Items listed in a dataset
################

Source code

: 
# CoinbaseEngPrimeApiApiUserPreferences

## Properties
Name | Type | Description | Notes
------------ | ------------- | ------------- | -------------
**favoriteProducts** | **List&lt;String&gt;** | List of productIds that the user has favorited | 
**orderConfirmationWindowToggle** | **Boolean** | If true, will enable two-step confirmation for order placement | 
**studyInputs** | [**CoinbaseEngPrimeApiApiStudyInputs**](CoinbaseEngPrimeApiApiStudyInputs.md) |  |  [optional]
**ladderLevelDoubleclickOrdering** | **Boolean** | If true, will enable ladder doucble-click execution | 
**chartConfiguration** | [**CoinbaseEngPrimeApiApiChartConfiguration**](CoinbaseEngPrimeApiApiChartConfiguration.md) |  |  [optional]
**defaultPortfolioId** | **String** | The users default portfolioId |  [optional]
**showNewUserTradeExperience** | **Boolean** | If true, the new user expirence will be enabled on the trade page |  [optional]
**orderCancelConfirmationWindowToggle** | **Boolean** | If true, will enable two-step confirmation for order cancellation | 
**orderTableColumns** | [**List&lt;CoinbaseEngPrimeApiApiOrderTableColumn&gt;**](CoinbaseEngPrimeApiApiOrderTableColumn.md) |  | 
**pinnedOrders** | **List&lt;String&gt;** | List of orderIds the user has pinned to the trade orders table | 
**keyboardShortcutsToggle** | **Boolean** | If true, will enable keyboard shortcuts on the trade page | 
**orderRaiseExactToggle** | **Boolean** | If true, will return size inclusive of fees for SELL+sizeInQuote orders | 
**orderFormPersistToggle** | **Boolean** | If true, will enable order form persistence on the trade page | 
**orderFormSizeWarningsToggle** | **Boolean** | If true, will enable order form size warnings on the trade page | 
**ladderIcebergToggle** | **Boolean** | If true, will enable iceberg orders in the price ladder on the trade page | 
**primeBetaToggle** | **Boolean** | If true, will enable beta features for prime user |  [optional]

################

## Work instruction:
Rewrite the records from the start through the line containing "# CoinbaseEngPrimeApiApiUserPreferences", replacing "Source code" with "Model reference" and leaving everything else unchanged.

## Response area:
Model reference

: 
# CoinbaseEngPrimeApiApiUserPreferences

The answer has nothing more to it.